Thomas White Global Investing
Egypt Stamp
February 25, 2011
A Postcard from Africa
Egypt: Activists Using Social Media to Counter Tourism Fallout

Tourists near a pyramid in Egypt

Activists are using social media to campaign for the revival of Egypt’s tourism sector, which accounts for a tenth of the country’s GDP.

They marshaled themselves on Facebook and Twitter to bring a dictator to his knees. Now the youth of Egypt are using the social network to help their crippled tourism industry get back on its feet.

The winds of change that have swept across the Egyptian Sahara started blowing when a group of young cyber-activists created the Facebook page “We are all Khaled Said” in memory of a 28-year-old businessman beaten to death by police in the Egyptian port city of Alexandria last June. The page collected more than 400,000 followers and quickly became a rallying point against Egypt’s autocratic government. The online epicenter of the protests culminated in the 18-day-long demonstration at Cairo’s Tahrir Square and subsequent ouster of Hosni Mubarak’s three-decade-old dictatorship.

However, having experienced firsthand the enormous potential of social media, Egypt’s digital-savvy youth are far from content with just political change. They are once again harnessing the power of social networking, this time to revive Egypt’s crucial tourism sector, which has been hit hard by the upheaval. Various Facebook groups have been created to lure back the roughly 1.2 million visitors who fled Egypt during the revolution, which caused a notional revenue loss of nearly $1 billion for the country’s tourism industry.

Some of these groups are holding real events to publicize that Egypt is now safe for tourists, while others are organizing virtual events to urge nations to lift restrictions on travel to Egypt. For instance, the Facebook page “Economical Reform Initiatives” recently organized a walk to Cairo’s National Museum. Another page — “Support Tourism in Egypt” — is requesting comments, which it plans to send to various tourism boards across the globe in the form of a collage. Similarly, the “Support Tourism in Sharm El Sheikh” page is campaigning for the Red Sea resort town of Sharm El-Sheikh, which saw hotel occupancy rates drop to 11% from 75% during the protests, according to Reuters.

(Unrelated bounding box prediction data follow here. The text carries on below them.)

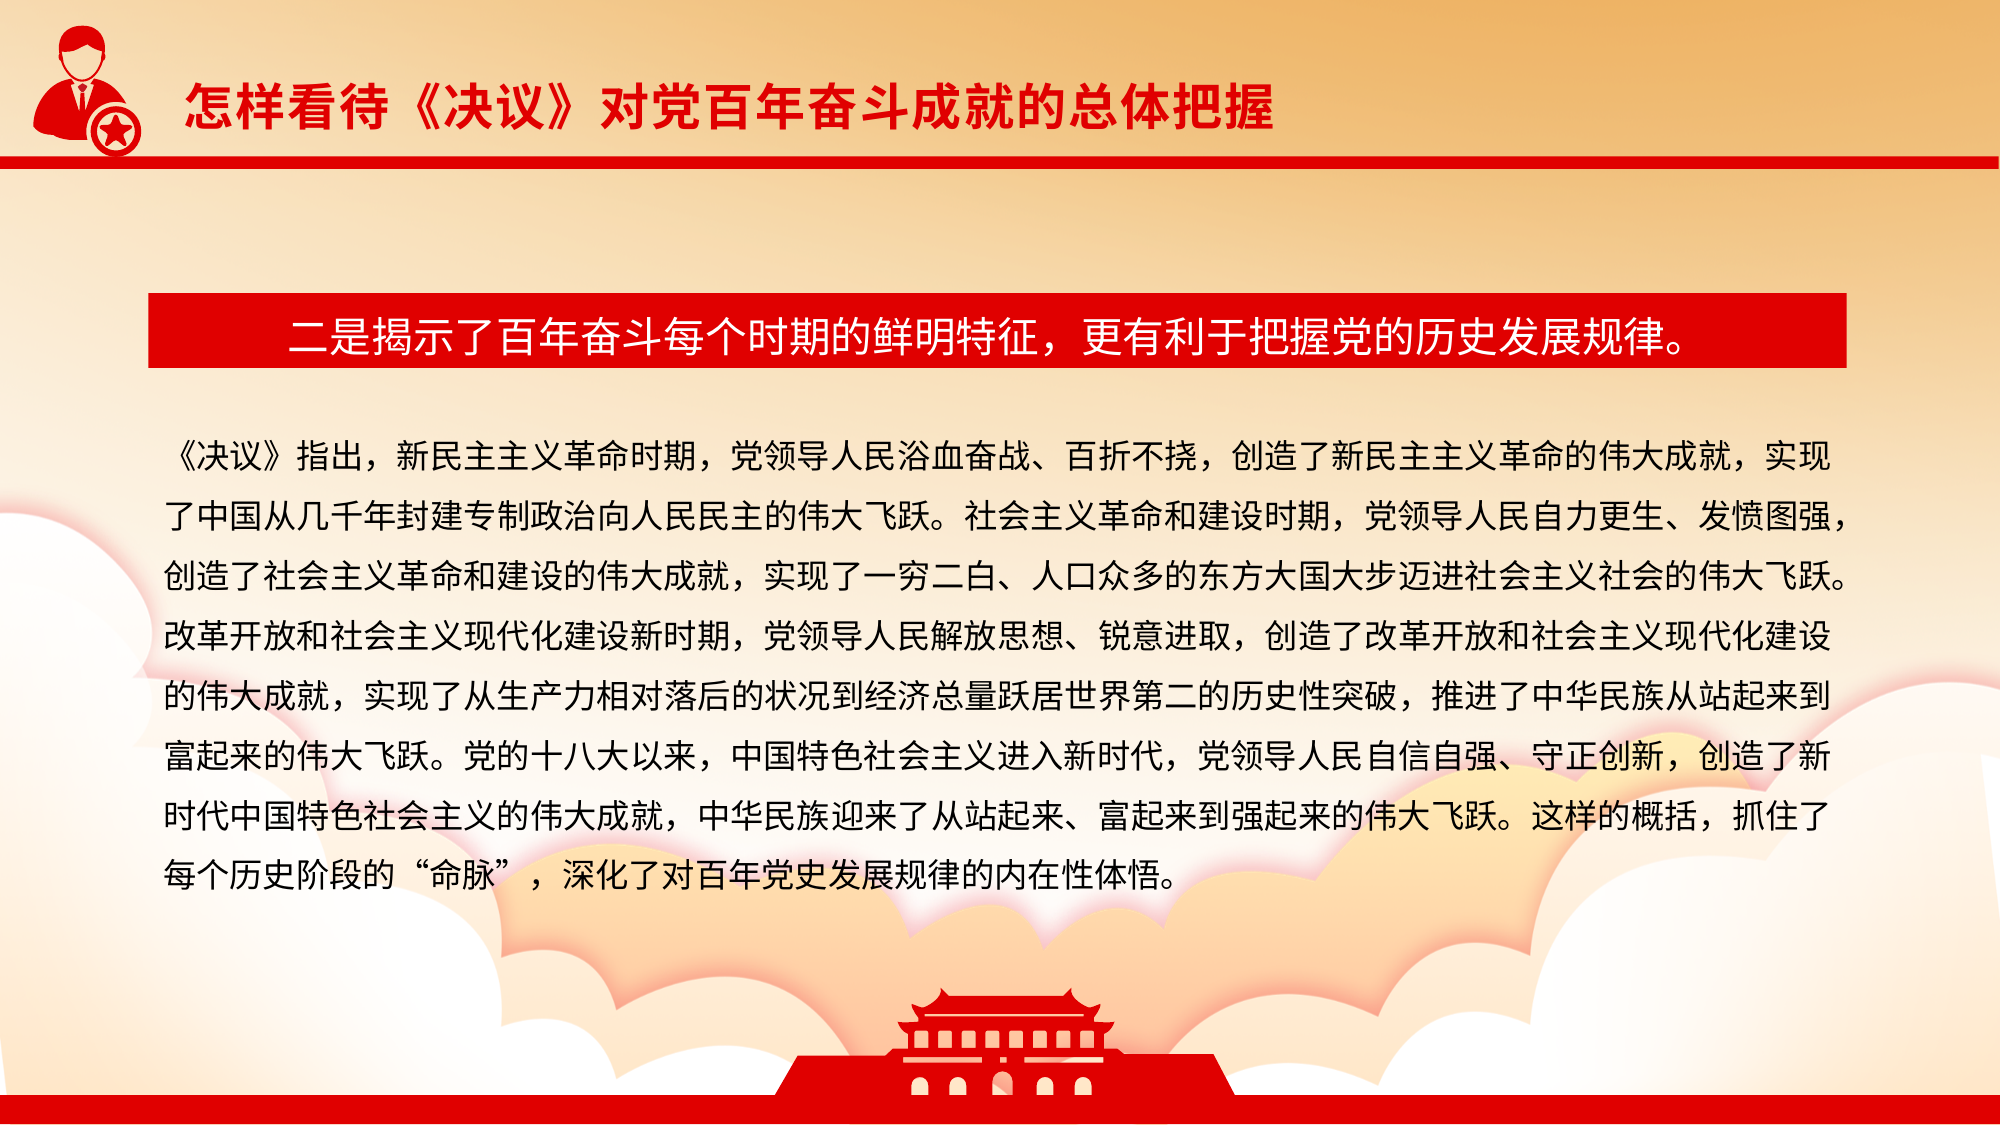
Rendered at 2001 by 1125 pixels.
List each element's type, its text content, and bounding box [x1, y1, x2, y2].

picture [106, 141, 126, 150]
picture [0, 0, 2000, 1095]
text_box 怎样看待《决议》对党百年奋斗成就的总体把握 [168, 67, 1639, 143]
picture [1010, 1031, 1023, 1047]
picture [1075, 1078, 1091, 1095]
picture [904, 1058, 982, 1062]
picture [962, 1031, 975, 1047]
picture [98, 113, 133, 146]
picture [1025, 1058, 1103, 1062]
picture [1081, 1031, 1094, 1047]
picture [986, 1031, 999, 1047]
picture [1037, 1078, 1053, 1095]
text_box 《决议》指出，新民主主义革命时期，党领导人民浴血奋战、百折不挠，创造了新民主主义革命的伟大成就，实现了中国从几千年封建专制政治向人民民主的伟大飞跃。社会主义革命和建设时期，党领导人民自力更生、发愤图强，创造了社会主义革命和建设的伟大成就，实现了一穷二白、人口众多的东方大国大步迈进社会主义社会的伟大飞跃。改革开放和社会主义现代化建设新时期，党领导人民解放思想、锐意进取，创造了改革开放和社会主义现代化建设的伟大成就，实现了从生产力相对落后的状况到经济总量跃居世界第二的历史性突破，推进了中华民族从站起来到富起来的伟大飞跃。党的十八大以来，中国特色社会主义进入新时代，党领导人民自信自强、守正创新，创造了新时代中国特色社会主义的伟大成就，中华民族迎来了从站起来、富起来到强起来的伟大飞跃。这样的概括，抓住了每个历史阶段的“命脉”，深化了对百年党史发展规律的内在性体悟。 [148, 408, 1847, 902]
picture [912, 1078, 928, 1095]
text_box 二是揭示了百年奋斗每个时期的鲜明特征，更有利于把握党的历史发展规律。 [148, 293, 1847, 368]
picture [915, 1031, 928, 1047]
picture [993, 1072, 1012, 1095]
picture [1057, 1031, 1070, 1047]
picture [124, 127, 134, 145]
picture [950, 1078, 966, 1095]
picture [1033, 1031, 1046, 1047]
picture [939, 1031, 951, 1047]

Tourism is the backbone of Egypt’s economy and accounts for an estimated 10% of its GDP. The sector provides employment to approximately 1.8 million Egyptians directly and 5 million Egyptians indirectly, according to a Financial Times report. The report quotes Simon Kitchen, vice-president of research at investment bank EFG-Hermes, as saying that Egypt’s tourism sector garnered revenues of $11.6 billion for the financial year ended June 2010 and $3.7 billion for the third quarter of 2010. The U.K.-based travel website Wanderlust estimates that around 15 million tourists visited Egypt last year.

It is significant, therefore, that the social media initiatives seem to be working. While the military council in charge of Egypt’s interim government has quickly reopened the numerous tourist sites in the country, international airlines have started reinstating their flights to Cairo. Further, various countries have begun lifting travel restrictions. For instance, the U.K.’s Foreign and Commonwealth Office (FCO) has relaxed the travel advice it issued on January 28 for British citizens traveling to Egypt. Sweden and Poland have also eased travel restrictions.

Clearly, Egypt now has two wonders to showcase — the pyramids of the ancient world and the power of social media in the modern world.